Международная фортепианная академия «Встречи с маэстро» в Имоле

Дата публикации: Март 2011
Международная  фортепианная академия «Встречи с маэстро» в Имоле

Город Имола до конца прошлого века был известен исключительно благодаря автогонкам «Формулы-1». А потом произошло чудо: в скромный городок в провинции Болонья устремились молодые пианисты со всего мира. Ибо Международная фортепианная академия «Встречи с маэстро» буквально с первых лет существования получила негласный статус «кузницы звезд». Ее выпускники завоевали более 60 первых премий на самых престижных конкурсах. Вот лишь некоторые имена, известные во всем мире: Симон Педрони, Джанлука Кашьоли, Энрико Паче, Ольга Керн, Анна Кравченко, Софья Гуляк, Альберто Нозе, Михаил Лифитц, Игорь Рома, Александр Романовский, Ингрид Флитер. Об Академии рассказывает профессор Борис Петрушанский: именно он был одним из первых приглашенных педагогов, именно он вместе со своими коллегами Лазарем Берманом и Франко Скала превратил скромную Имолу в настоящую Мекку для молодых музыкантов.

Создатель академии — мой коллега и друг Франко Скала. Кто это такой? Прежде всего, педагог, причём педагог Божией милостью. Очень интересный, смелый и творчески независимый человек, который окончил Болонскую консерваторию, а потом занимался у Карло Цекки и был одним из его любимых учеников в Академии «Santa Cecilia» в Риме. Цекки, как это было принято тогда, да, наверное, и сейчас, «продвигал» своего ученика, хотя тот не был лауреатом, не играл на конкурсах. И Франко Скала до определённого момента концертировал, а потом (по каким-то внутренним, психологическим причинам) решил навсегда оставить эстраду. Произошло это в молодом возрасте: ему было лет 28. Скала с головой окунулся в педагогику. Получил класс в консерватории в Пезаро, поначалу, как у каждого нового педагога, у него занимались студенты четвертого, пятого, шестого разрядов. Но постепенно Скала в силу своего незаурядного личного обаяния, очень мощной энергетики и полной «посвящённости» этому процессу сумел из деревяшки сделать, по крайней мере, Буратино. Более того, он стал не просто Папой Карло, а Пигмалионом: вдохнул в своих студентов жизнь, совершенно преобразив картину в консерватории. И эта галерея интересных молодых музыкантов, которые вышли из-под его «резца», подвигла его к мысли о том, что нельзя останавливаться только на консерваторском стиле обучения. Тут надо сказать, что консерватории в Италии — это как наши специальные школы при консерваториях: 10 лет — и все. А что потом? И Скала стал думать о том, как найти иную форму взаимоотношения молодых людей с музыкой. Что он сделал? Ну, во‑первых, у него в классе еще в Пезаро ребята осваивали «музыкальные слои» большими монографическими блоками: все сонаты Бетховена, оба тома «Хорошо темперированного клавира», Шуман, Скрябин… Все варились в каком-то определённом потоке, он добавлял в этот поток какие-то специи, и это становилось Шуманом, потом поток обновлялся, это становилось Бахом и т. д.

Набор данных:
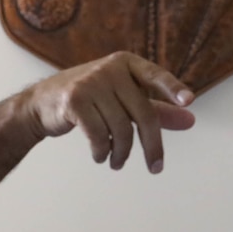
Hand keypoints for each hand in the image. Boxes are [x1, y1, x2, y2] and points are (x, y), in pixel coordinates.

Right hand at [25, 52, 195, 172]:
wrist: (41, 103)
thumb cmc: (91, 101)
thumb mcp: (124, 101)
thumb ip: (157, 110)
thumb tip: (190, 120)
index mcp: (126, 64)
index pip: (155, 75)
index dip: (172, 88)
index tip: (188, 102)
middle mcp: (110, 69)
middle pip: (143, 113)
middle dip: (152, 145)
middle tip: (156, 167)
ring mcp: (91, 82)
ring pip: (121, 128)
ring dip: (122, 153)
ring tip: (118, 162)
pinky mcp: (74, 100)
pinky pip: (99, 135)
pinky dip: (103, 152)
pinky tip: (101, 156)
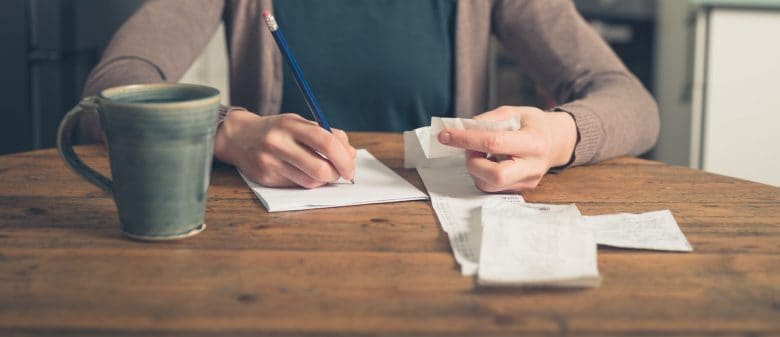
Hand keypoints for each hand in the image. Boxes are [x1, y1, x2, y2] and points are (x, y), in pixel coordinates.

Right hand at [214, 110, 355, 188]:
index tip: (351, 166)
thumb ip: (326, 135)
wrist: (239, 137)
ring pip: (311, 181)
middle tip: (341, 173)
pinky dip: (307, 182)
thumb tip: (350, 154)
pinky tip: (304, 173)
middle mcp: (279, 143)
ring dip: (323, 180)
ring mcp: (271, 162)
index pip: (326, 142)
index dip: (344, 157)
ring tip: (322, 171)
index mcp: (290, 124)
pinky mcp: (267, 178)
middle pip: (320, 168)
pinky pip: (297, 186)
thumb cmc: (277, 130)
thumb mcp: (299, 123)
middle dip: (337, 174)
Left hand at [437, 106, 576, 192]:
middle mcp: (533, 166)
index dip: (466, 139)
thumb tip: (461, 129)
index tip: (445, 135)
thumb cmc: (533, 124)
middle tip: (470, 149)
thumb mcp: (514, 112)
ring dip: (475, 169)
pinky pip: (493, 188)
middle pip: (495, 175)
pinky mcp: (521, 190)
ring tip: (480, 153)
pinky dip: (482, 175)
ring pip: (489, 185)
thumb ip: (487, 120)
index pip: (494, 142)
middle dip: (472, 162)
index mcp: (533, 142)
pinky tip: (489, 162)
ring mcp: (528, 181)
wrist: (557, 141)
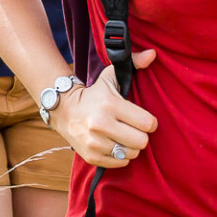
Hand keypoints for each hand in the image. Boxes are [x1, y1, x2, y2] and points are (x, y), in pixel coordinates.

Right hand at [53, 48, 158, 166]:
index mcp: (110, 104)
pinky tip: (114, 144)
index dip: (150, 122)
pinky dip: (120, 156)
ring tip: (123, 136)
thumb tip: (152, 54)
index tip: (143, 119)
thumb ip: (133, 63)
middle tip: (133, 129)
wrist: (64, 110)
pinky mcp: (91, 156)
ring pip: (131, 153)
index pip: (148, 123)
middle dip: (141, 135)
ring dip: (130, 146)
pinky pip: (119, 163)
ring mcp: (94, 142)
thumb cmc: (94, 94)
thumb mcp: (111, 76)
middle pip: (141, 141)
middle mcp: (101, 124)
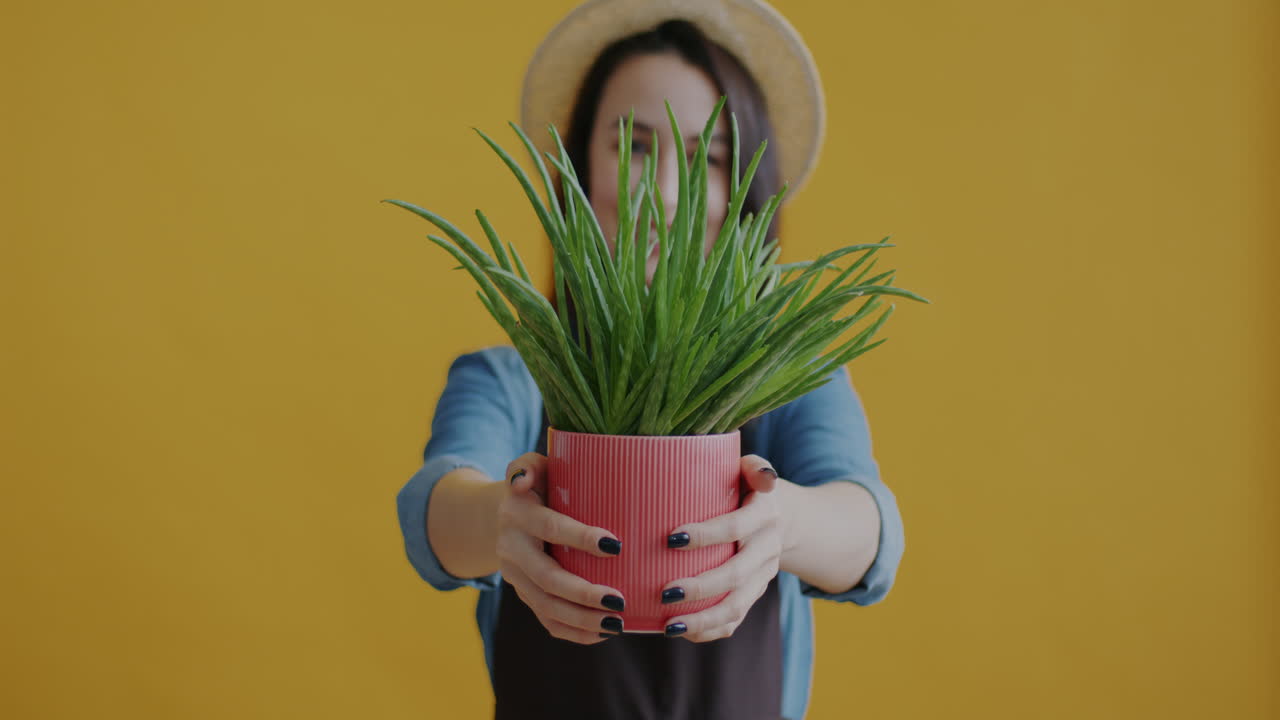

Задание:
Установите, соответствуют ли тексту об академии в Имоле приведенные ниже утверждения. Для каждого ответьте «да» или «нет» и приведите дословно решающие слова текста.
(а) Франко Скала решил оставить эстраду, когда ему было около 28 лет.
(б) Франко Скала окончил Римскую консерваторию.
(в) Выпускники академии завоевали более 60 первых премий на конкурсах.

Ответ:
(а) Да: «Произошло это в молодом возрасте: ему было лет 28».
(б) Нет: «окончил Болонскую консерваторию».
(в) Да: «Ее выпускники завоевали более 60 первых премий на самых престижных конкурсах».